Thursday, September 12, 2013

The Island - A Review

The Island
A Film by Richard Bay

(Okay, an older film by Richard Bay but one that I watched again on HBO yesterday)

 Here is a nice little movie that started off with an interesting premise (okay, one that we’ve seen before) about a small colony that has survived some sort of cataclysmic contamination where nearly everything and everybody else is wiped out. Mankind is living in a large underground city where their one hope is to be chosen to move to THE ISLAND. This is an idyllic paradise (would that be redundant?) that somehow escaped the holocaust that destroyed the rest of the world.

So far so good… but there is a problem. This underground city is run by people who seem to know what it going on and those who are held there don’t seem to wonder why the workers and leaders are not included in the lottery for a trip to THE ISLAND. I mean there are all these “outsiders” running around who provide various services and no one seems to wonder why they are “different.” The life of the inhabitants is regulated carefully with doctors and nurses, and dieticians who might really just be cooks, and maintenance workers who mingle with the inhabitants who still remain clueless… except for one smartass who asks some embarrassing questions and who has strange dreams of an outside world.

So this little enclave continues with inhabitants periodically selected to go to THE ISLAND. Now I get that the inhabitants (spoiler alert if you haven’t seen the film) are bred for a specific purpose (The Clonus Horror) and while they are full grown adults without a hint of a child anywhere (and wouldn’t the superrich want a backup for their kids but let’s just ignore that) and not taught anything at a very high level, but given the end of the movie, you’d think they would be able to think much better than they do. Once two of them escape, these inhabitants who have been taught to read at a first grade level are able to handle much higher level thought processes as the chase ensues and they find themselves fighting for their lives.

So, as I mentioned, (I’m not sure this is a spoiler, but thought I’d mention it anyway) two of the inhabitants escape into the “real” world.
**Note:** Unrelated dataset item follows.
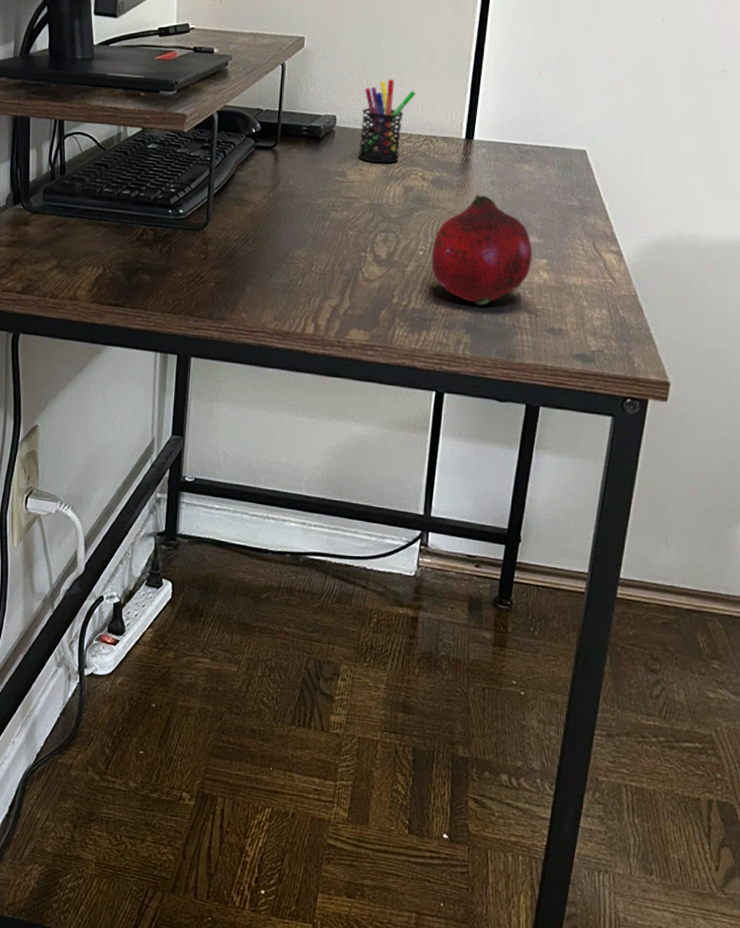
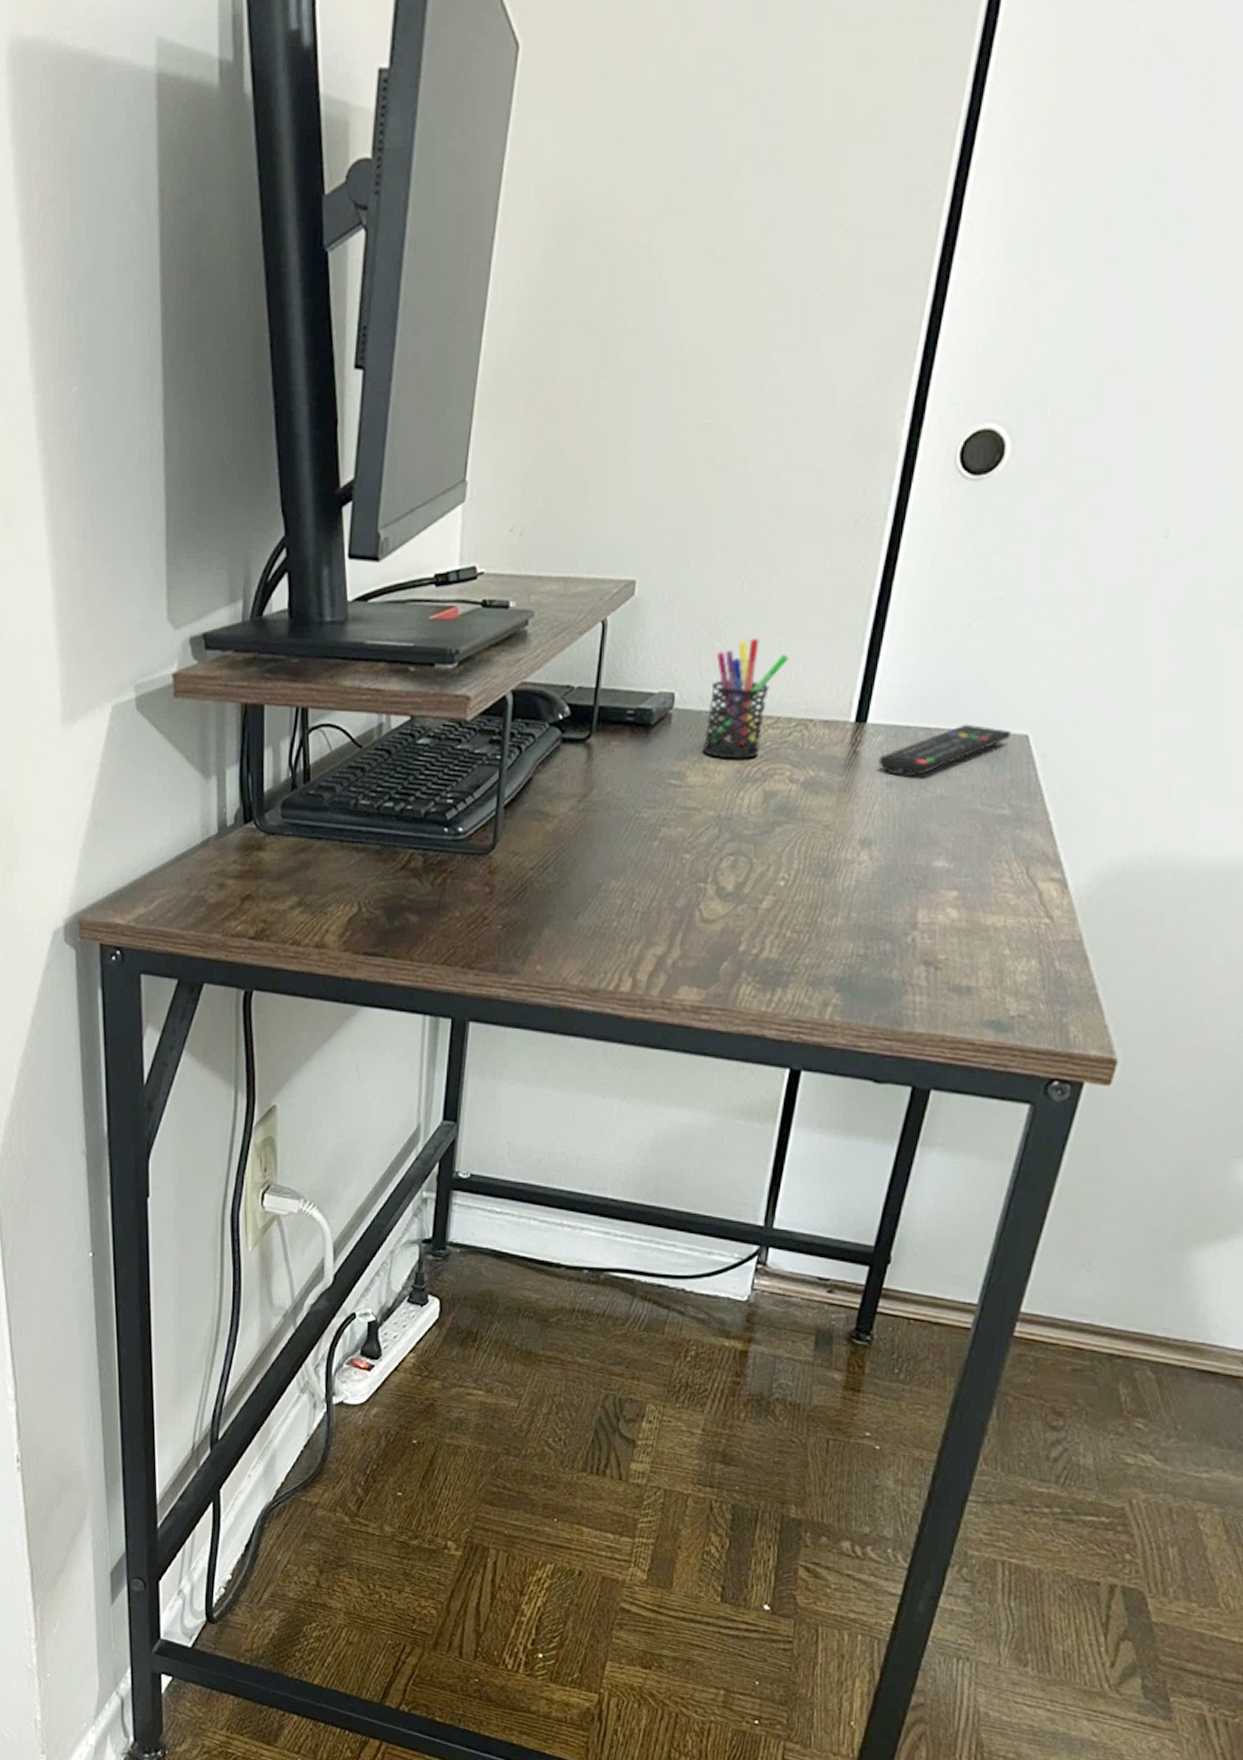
fruit: present [431,195,532,305] -> none [794,802,939,954]
remote control: none [484,141,574,177] -> present [878,723,1011,776]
Now you would think that those who built and operate this underground world would have been smart enough to lock the doors and pay someone minimum wage to make sure that no one gets near the exit, but if that was done, well there would be no escape and no chase with flying motorcycles (like Star Wars) and sense of wonder in the outside (Logan’s Run), no reason for the big climactic (well anti-climactic) ending.

What gets me is that these two escapees, who have never seen any real high tech stuff, driven a car or motorcycle, who probably wouldn’t know a handgun if they saw one, once outside are able to use these devices as if they’ve had them all their lives. We see it all the time in these movies. The amateurs with no training and no experience are able to defeat those with years of training and experience at every turn… the guys with machine guns are unable to hit the hero, but he or she never misses a shot with a handgun.

While the chase scenes are spectacular, they really have no place in the movie other than to fill up minutes with great special effects. They actually crash through the upper floors of a building, slide out the other side and nearly… nearly, plummet to their deaths. I’m not sure how far the fall, but one catches the other in a fit of strength that would impress Superman. The plot slips off the rails as we learn (spoiler again) that our heroes are clones of those on the outside raised illegally to provide body parts for the superrich on the outside as the need arises… didn’t we all see that coming?

But here’s the bottom line on this. I liked the movie. I got caught up in it and overlooked some of the blatant holes in the plot… until the whole film falls apart at the end. How could you run this underground city for years without the government finding it or one of those employees selling out the secret? How do they advertise their service of providing body parts without someone who isn’t supposed to know the secret learning of it? How can they create this super underground parts factory with super science and then not invest in a lock or two that actually works to keep those inside who are supposed to be inside?

Anyway, this was a nice little diversion and I’ve watched it a couple of times. I wouldn’t really call it science fiction… more action-adventure with an overtone of science fiction. If you haven’t seen it and the spoilers haven’t, well, spoiled it, take a look. It’s certainly better than some of the nonsense coming out today.